Comparison of dice coefficient with proposed hybrid FasNet model.

Conclusion and future work

FasNet presents a remarkable step forward in liver tumor segmentation, combining complementary deep learning techniques to overcome the weaknesses of traditional analysis of imaging data. Combining ResNet-50 and VGG-16 architectures, FasNet captures hierarchical and spatial information, both complex and critical to accurate segmentation. The novelty of the model is that it introduces channel and spatial attention mechanisms, making it even better since FasNet could selectively focus on the most relevant features and spatial regions for suitable segmentation with good accuracy and reliability. Monte Carlo Dropout estimates uncertainty and adds robustness, which is critical for high-stakes medical applications.

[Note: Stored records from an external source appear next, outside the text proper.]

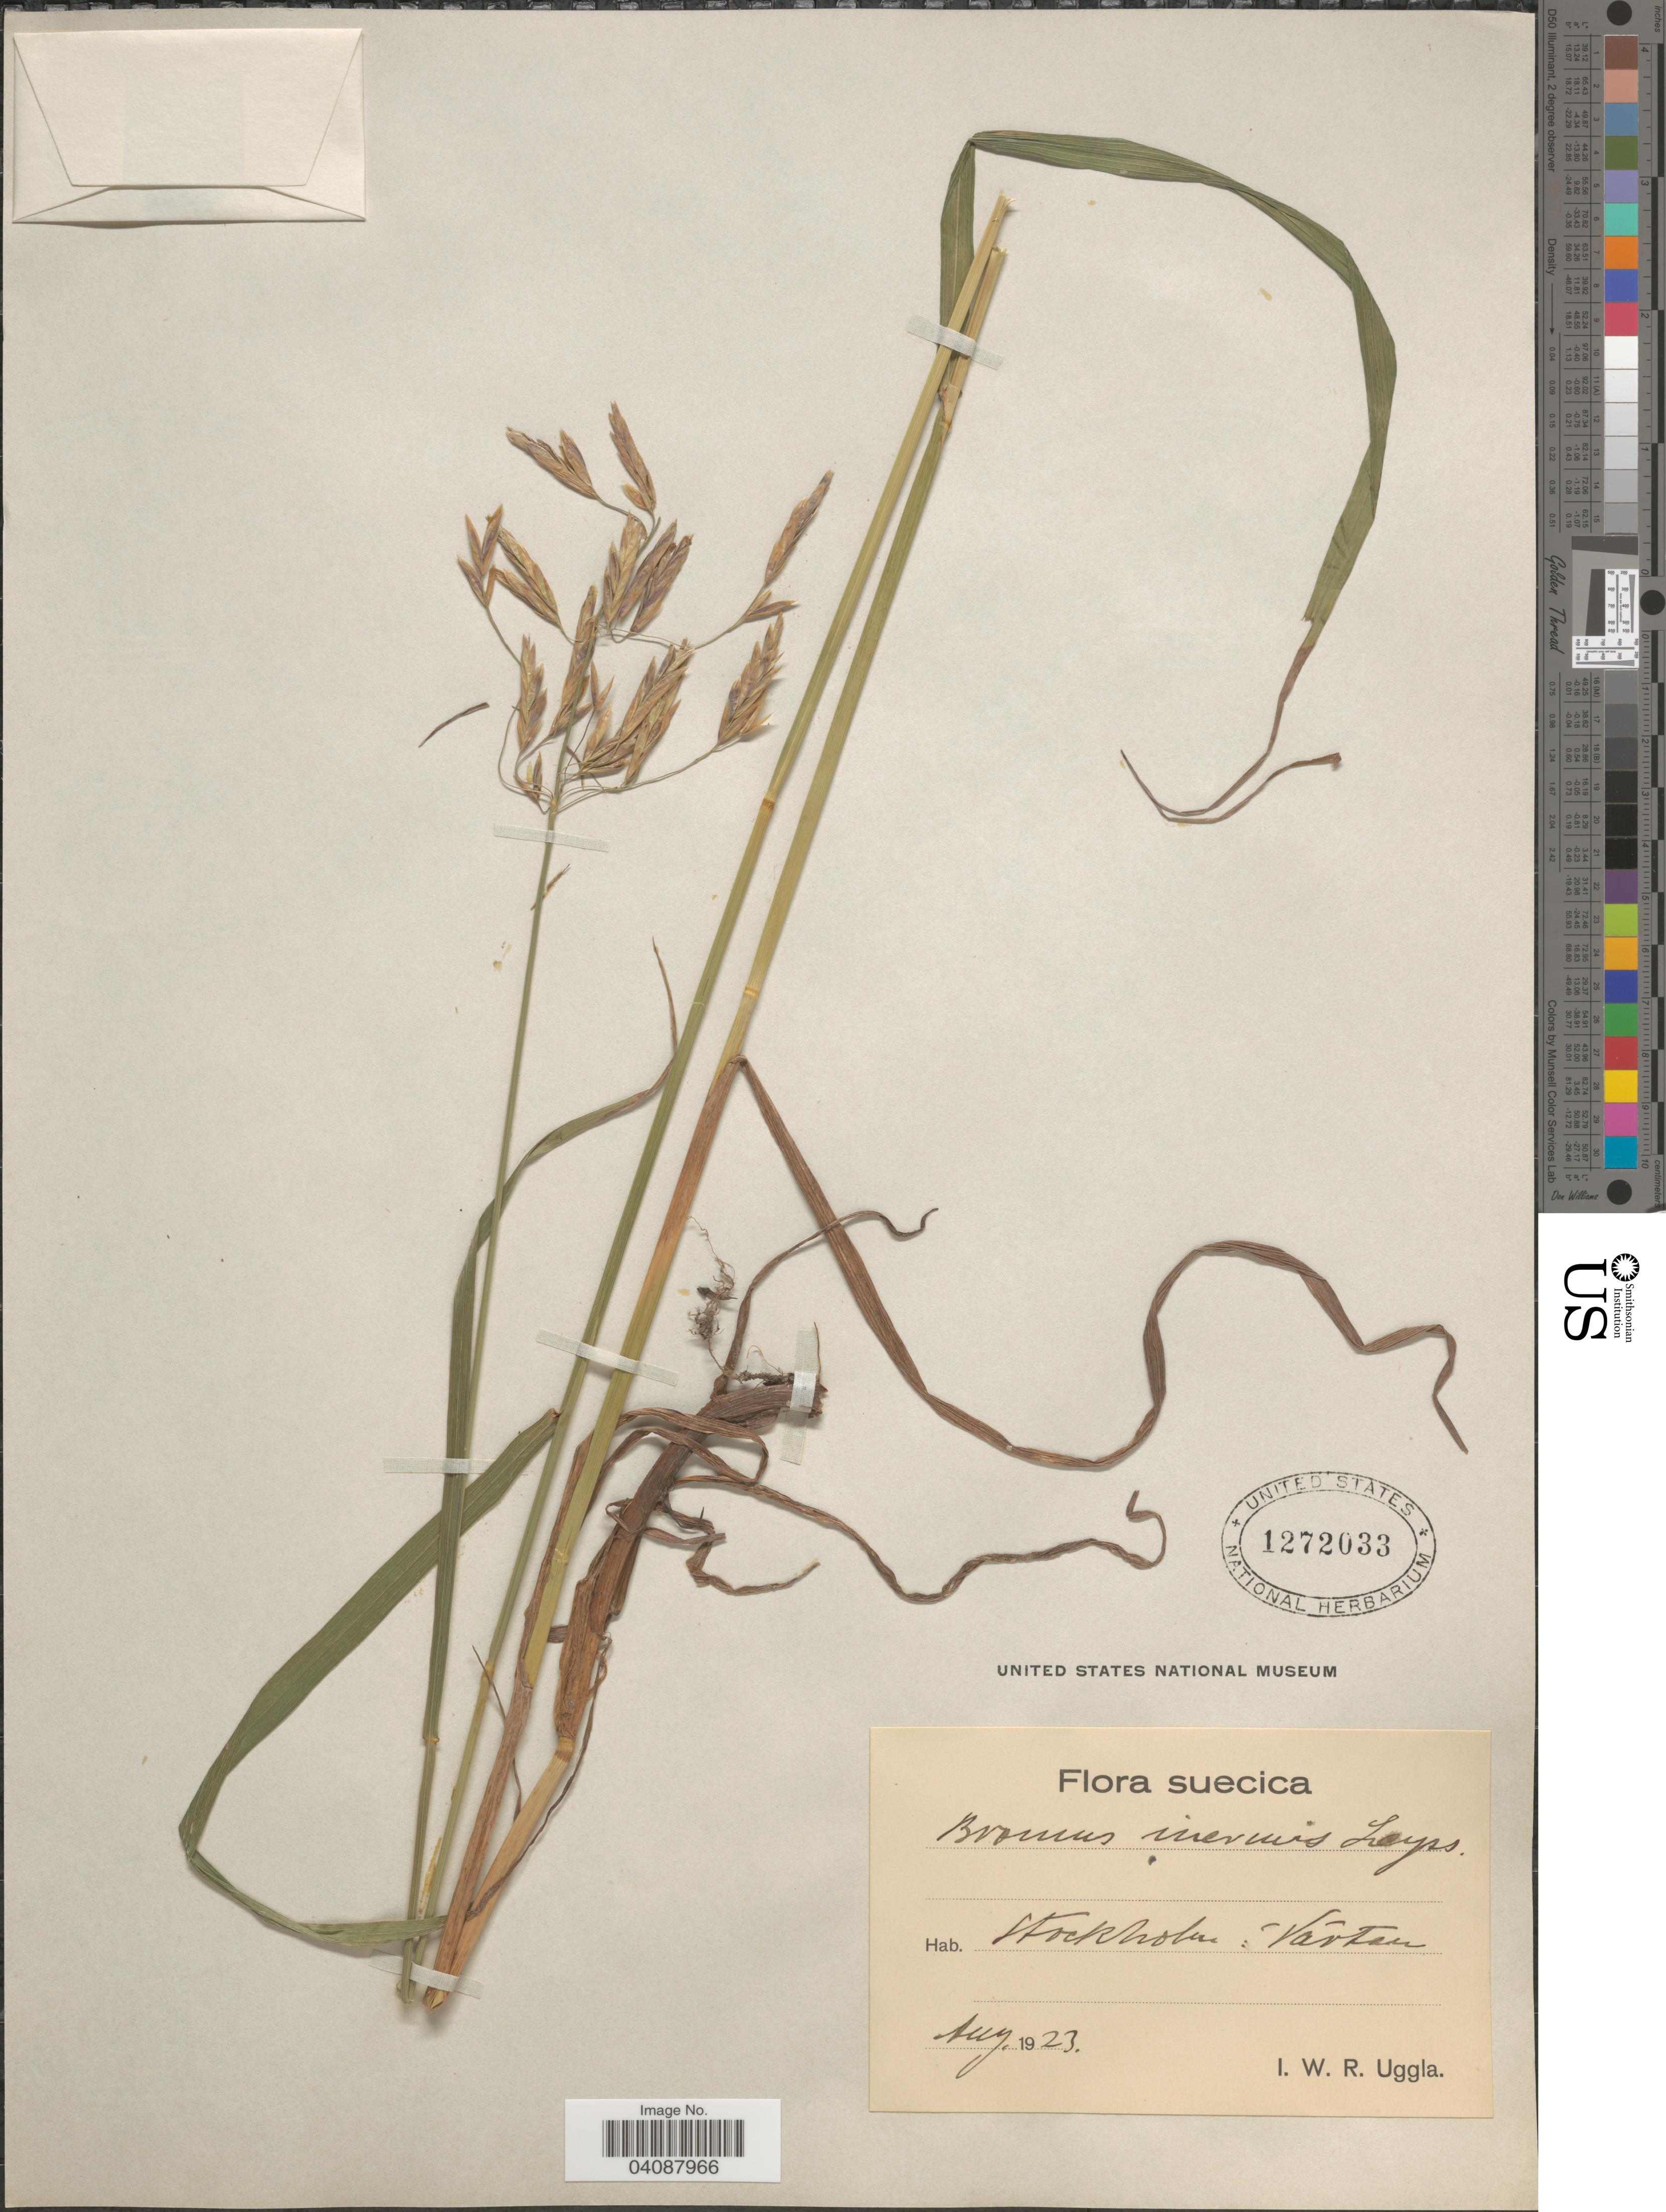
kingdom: Plantae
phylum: Tracheophyta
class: Liliopsida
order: Poales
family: Poaceae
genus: Bromus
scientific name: Bromus inermis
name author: Leyss.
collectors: I. Uggla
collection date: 1923-08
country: Sweden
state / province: Stockholm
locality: Suecica. Stockholm: Värtan.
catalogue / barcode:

FasNet showed impressive segmentation results on the LiTS17 dataset with a Dice Coefficient of 0.8766 and a Jaccard Index of 0.8487, thereby supporting accurate detection of liver tumors through early diagnosis and well-planned treatments. Future work will be to optimize the FasNet architecture further to achieve greater efficiency and flexibility within clinical workflows, focusing on more powerful deep learning techniques, including transformer-based models and advanced attention mechanisms, that may even make this segmentation more accurate and widen its scope to more kinds of imaging, such as MRI. Further research would be related to the interfacing of FasNet with other diagnostic devices, along with improvements in real-time processing capabilities, which can speed up the clinical implementation of FasNet. These improvements will make FasNet the reliable and scalable solution to realize accurate diagnosis of liver cancer, which forms the basis for better treatment outcomes and serves as an added tool in the fight against liver cancer.